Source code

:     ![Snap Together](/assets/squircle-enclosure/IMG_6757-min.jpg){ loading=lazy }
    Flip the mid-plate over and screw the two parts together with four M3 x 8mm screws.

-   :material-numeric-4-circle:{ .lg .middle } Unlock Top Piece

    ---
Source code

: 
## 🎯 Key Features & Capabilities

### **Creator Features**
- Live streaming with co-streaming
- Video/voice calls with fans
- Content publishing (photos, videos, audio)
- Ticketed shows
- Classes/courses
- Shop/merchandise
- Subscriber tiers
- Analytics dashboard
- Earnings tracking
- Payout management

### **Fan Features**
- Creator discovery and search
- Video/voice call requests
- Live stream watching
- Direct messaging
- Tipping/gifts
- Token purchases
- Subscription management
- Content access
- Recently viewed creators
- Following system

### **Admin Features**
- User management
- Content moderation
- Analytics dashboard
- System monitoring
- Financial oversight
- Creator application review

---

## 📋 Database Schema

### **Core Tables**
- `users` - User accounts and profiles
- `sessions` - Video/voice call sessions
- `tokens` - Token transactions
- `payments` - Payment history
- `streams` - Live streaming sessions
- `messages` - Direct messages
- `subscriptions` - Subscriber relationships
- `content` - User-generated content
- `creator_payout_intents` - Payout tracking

==

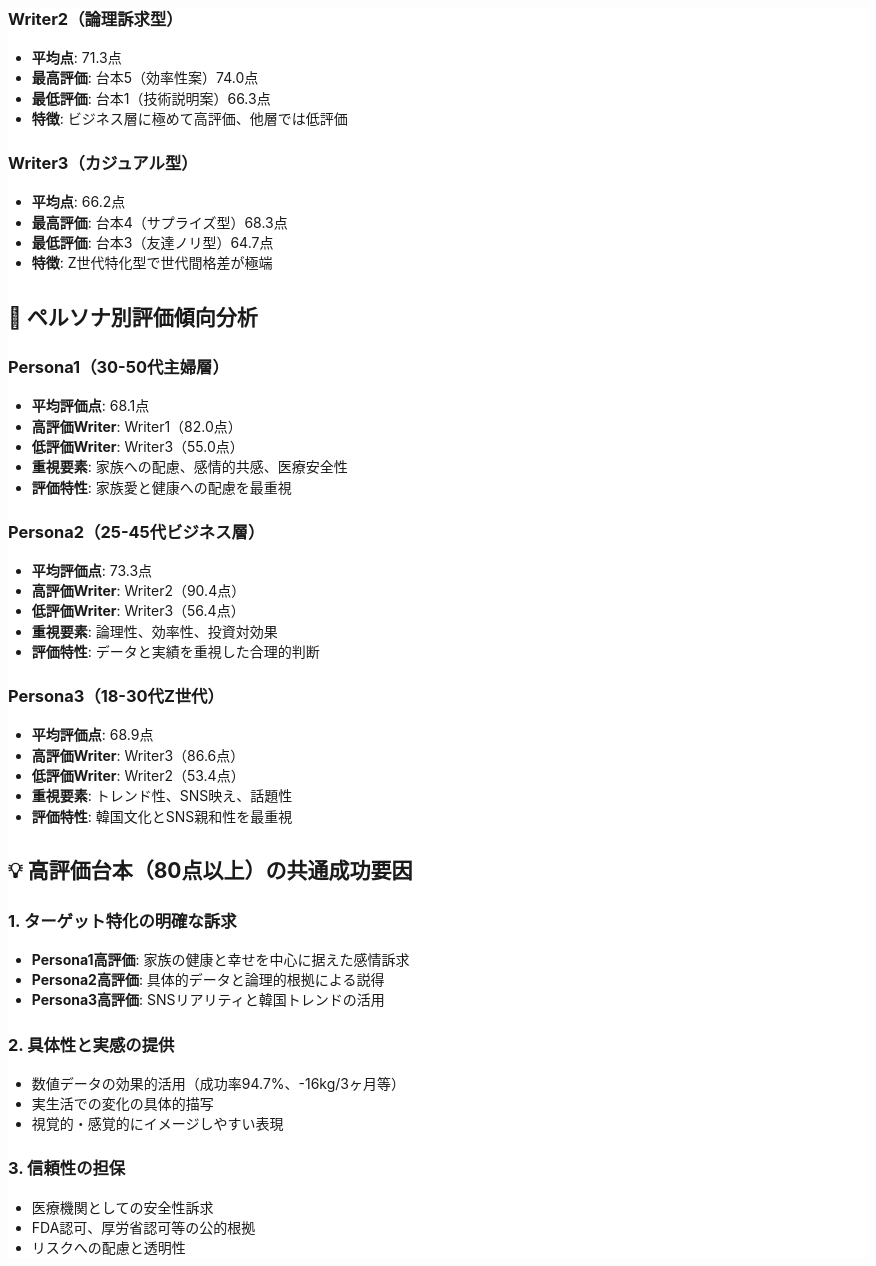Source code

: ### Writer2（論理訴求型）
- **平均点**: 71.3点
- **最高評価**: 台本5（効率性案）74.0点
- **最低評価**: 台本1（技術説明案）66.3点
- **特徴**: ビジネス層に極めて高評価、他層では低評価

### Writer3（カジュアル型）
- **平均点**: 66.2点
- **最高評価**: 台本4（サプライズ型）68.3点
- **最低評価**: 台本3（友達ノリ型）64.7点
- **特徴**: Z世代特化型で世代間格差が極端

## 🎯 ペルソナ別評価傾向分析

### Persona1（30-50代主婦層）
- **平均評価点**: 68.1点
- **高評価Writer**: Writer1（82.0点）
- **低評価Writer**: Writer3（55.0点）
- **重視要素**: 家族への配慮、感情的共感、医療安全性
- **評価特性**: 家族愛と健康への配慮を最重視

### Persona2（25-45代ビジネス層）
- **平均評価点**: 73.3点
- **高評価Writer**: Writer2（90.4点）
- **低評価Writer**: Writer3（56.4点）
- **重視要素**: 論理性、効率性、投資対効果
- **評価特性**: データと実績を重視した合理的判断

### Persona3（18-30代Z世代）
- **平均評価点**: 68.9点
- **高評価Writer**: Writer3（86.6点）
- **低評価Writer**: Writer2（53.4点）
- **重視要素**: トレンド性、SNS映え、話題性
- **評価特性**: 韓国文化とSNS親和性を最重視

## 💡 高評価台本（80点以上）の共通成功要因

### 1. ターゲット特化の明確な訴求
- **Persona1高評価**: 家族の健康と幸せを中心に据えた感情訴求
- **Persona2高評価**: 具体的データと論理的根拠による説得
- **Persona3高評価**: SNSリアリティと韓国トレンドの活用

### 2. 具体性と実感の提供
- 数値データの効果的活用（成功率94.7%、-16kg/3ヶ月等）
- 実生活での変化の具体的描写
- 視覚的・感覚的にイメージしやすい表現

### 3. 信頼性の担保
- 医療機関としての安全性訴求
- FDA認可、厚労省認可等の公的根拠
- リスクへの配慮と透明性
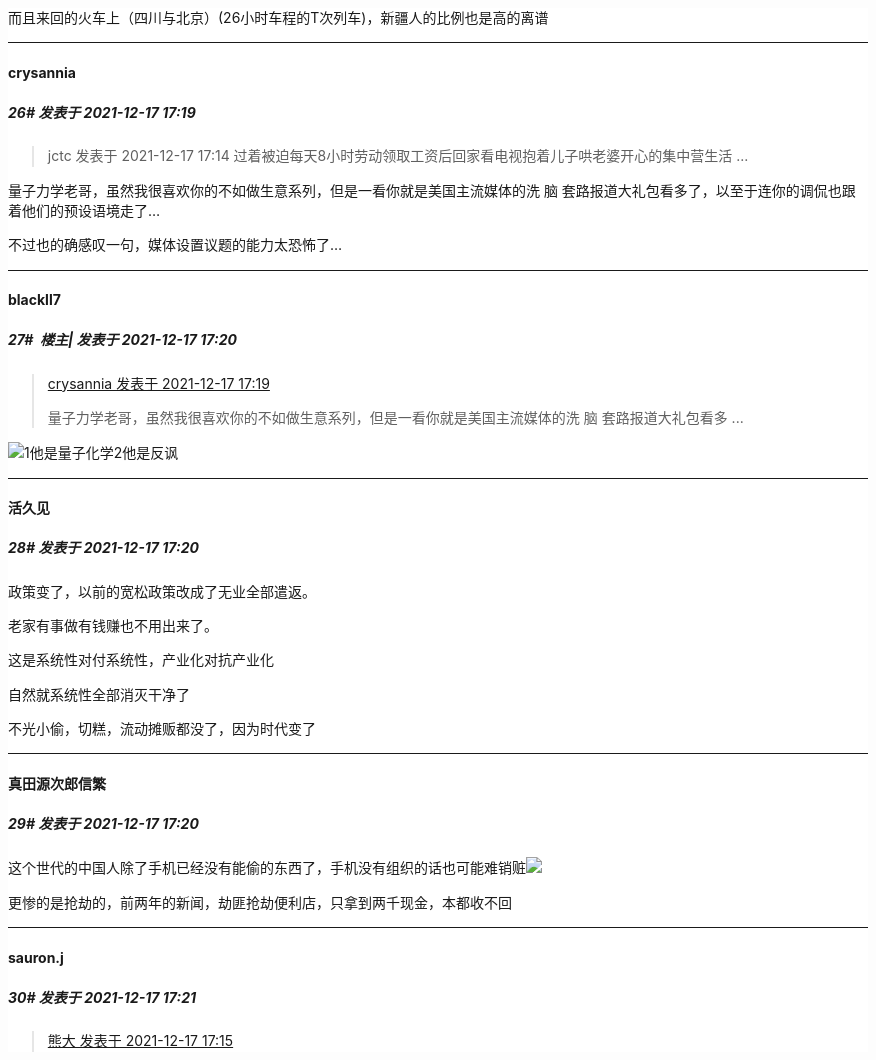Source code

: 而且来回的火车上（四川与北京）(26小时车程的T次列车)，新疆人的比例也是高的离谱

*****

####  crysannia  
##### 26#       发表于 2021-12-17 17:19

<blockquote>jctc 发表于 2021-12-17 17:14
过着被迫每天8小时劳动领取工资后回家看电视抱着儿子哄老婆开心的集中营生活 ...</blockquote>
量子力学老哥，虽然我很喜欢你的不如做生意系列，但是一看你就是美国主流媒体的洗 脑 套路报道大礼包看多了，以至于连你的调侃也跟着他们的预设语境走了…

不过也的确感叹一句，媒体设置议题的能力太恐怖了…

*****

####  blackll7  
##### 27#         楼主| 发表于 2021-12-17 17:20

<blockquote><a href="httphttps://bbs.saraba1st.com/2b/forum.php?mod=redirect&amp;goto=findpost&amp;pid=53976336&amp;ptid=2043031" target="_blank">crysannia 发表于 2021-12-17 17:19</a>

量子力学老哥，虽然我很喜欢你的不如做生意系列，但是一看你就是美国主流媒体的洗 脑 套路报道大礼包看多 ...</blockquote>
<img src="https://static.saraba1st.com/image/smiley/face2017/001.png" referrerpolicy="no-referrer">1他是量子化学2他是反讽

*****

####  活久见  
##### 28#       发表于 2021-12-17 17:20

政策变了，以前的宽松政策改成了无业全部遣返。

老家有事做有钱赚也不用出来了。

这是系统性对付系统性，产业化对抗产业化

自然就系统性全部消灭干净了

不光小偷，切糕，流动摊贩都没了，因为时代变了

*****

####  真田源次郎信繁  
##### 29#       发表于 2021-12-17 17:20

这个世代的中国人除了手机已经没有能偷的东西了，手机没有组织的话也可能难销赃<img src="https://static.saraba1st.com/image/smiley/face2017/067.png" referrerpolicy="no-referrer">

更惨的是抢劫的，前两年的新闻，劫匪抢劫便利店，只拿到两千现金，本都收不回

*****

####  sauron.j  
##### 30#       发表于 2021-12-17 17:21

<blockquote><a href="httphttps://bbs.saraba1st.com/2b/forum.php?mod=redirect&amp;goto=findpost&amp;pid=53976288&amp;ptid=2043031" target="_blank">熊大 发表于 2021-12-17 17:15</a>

#### [Problem requirements]
In the records above, find the line with "- Video/voice call requests"; write out exactly that line and each one after it, stopping after the line with "- Payout tracking".

#### [Solved exercise]
- Video/voice call requests
- Live stream watching
- Direct messaging
- Tipping/gifts
- Token purchases
- Subscription management
- Content access
- Recently viewed creators
- Following system

### **Admin Features**
- User management
- Content moderation
- Analytics dashboard
- System monitoring
- Financial oversight
- Creator application review

---

## 📋 Database Schema

### **Core Tables**
- `users` - User accounts and profiles
- `sessions` - Video/voice call sessions
- `tokens` - Token transactions
- `payments` - Payment history
- `streams` - Live streaming sessions
- `messages` - Direct messages
- `subscriptions` - Subscriber relationships
- `content` - User-generated content
- `creator_payout_intents` - Payout tracking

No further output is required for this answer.